§ **Selected passage**:
________

Your analogy of a custom aluminum frame are moot: the chinese junk does not allow you to specify everything from tubing to geometry to additions like fender or rack mounts, etc etc.

All you're paying for is a piece of plastic out of a mold from an anonymous group of internet resellers. If you enjoy throwing your money away as such, nobody can stop you, but I sure as hell can say that I'll laugh at you if you show up with a dirt cheap frame with top tier components. No different than putting a diamond ring on a turd.


----------



## Blackss06 (Feb 26, 2011)

ohvrolla said:


> Get a Madone and a Chinese carbon. Give you something to fall back on when the chainstay breaks on the Madone.


This made me LOL. :thumbsup: Hopefully I don't need a new frame anytime soon as I'm quite happy with my carbon LOOK. I'd never pay the price for a brand new one though.


----------



## robdamanii (Feb 13, 2006)

beston said:


> That response, in no way, addresses anything I said.


You asked why people have to buy brand X. I said that I would laugh a no-name frame rider off the group, knowing said person was more interested in being cheap than anything else.

Face the facts. If these frames cost the same amount as a branded frame, nobody would buy them. The price is the only factor at play.


----------



## DiegoMontoya (Apr 11, 2010)

robdamanii said:


> Hey knock yourself out. It's your money, but that doesn't mean I have to respect your decision to buy unbranded, untested, un-warrantied crap from china. Paint it however you want, it doesn't change what it is.
> 
> I'll say this: you don't have any delusions that the frame you're buying is an "OEM Pinarello for $500," and that's infinitely better than a good portion of people out there.
> 
> The fact still remains: I'm an opinionated jerk, and if someone shows up on a group ride with an unbranded chinese frame hung with SR11 or Red, I'll laugh them off the ride. Cycling is a case of "you get what you pay for," and like all Americans, we've been taught that we deserve more than we can afford. Hence, these frames are becoming "saviors of the working man who's tired of getting shafted by the big corporations, MAAANNNN!" They're not. They just show you who is cheap and more interested in saying "dude, I ride carbon, not aluminum."

________

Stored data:
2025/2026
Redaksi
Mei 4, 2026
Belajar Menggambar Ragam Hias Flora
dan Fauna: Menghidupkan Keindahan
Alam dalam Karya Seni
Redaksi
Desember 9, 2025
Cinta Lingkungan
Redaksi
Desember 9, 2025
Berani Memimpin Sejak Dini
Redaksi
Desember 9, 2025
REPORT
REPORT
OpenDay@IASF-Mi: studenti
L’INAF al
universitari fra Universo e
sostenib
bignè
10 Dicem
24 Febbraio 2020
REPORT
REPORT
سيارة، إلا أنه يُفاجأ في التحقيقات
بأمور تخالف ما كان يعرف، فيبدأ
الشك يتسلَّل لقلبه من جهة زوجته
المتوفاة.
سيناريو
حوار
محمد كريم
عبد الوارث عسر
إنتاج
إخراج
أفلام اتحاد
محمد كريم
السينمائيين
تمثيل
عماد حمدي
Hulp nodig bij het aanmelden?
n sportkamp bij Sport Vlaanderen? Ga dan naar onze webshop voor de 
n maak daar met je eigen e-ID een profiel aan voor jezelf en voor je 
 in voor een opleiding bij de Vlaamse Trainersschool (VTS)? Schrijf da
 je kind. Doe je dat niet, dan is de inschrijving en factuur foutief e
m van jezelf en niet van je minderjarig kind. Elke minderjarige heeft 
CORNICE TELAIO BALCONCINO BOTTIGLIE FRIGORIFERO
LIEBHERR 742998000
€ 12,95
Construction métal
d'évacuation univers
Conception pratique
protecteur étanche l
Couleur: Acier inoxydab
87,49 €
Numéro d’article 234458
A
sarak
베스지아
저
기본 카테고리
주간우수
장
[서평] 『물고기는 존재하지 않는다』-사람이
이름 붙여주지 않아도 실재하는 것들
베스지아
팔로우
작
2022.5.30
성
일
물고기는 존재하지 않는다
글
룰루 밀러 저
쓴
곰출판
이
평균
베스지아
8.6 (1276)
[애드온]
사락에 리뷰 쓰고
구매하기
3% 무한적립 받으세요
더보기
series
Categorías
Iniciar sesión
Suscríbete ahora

________

§ **Using the information**:
1. Answer these questions about the forum thread on unbranded carbon frames.
(a) According to the first post, what are you paying for when you buy the cheap frame?
(b) What brand is the carbon frame that Blackss06 says he is quite happy with?
(c) According to robdamanii, what is the only factor at play?
2. Rewrite everything in the forum thread on unbranded carbon frames from "You asked why" down to "(Apr 11, 2010)", replacing "branded frame" with "name-brand frame".
None of the stored data is needed here.

§ **Your responses**:
1.
(a) A piece of plastic out of a mold from an anonymous group of internet resellers.
(b) LOOK.
(c) The price.

2.
You asked why people have to buy brand X. I said that I would laugh a no-name frame rider off the group, knowing said person was more interested in being cheap than anything else.

Face the facts. If these frames cost the same amount as a name-brand frame, nobody would buy them. The price is the only factor at play.


----------



## DiegoMontoya (Apr 11, 2010)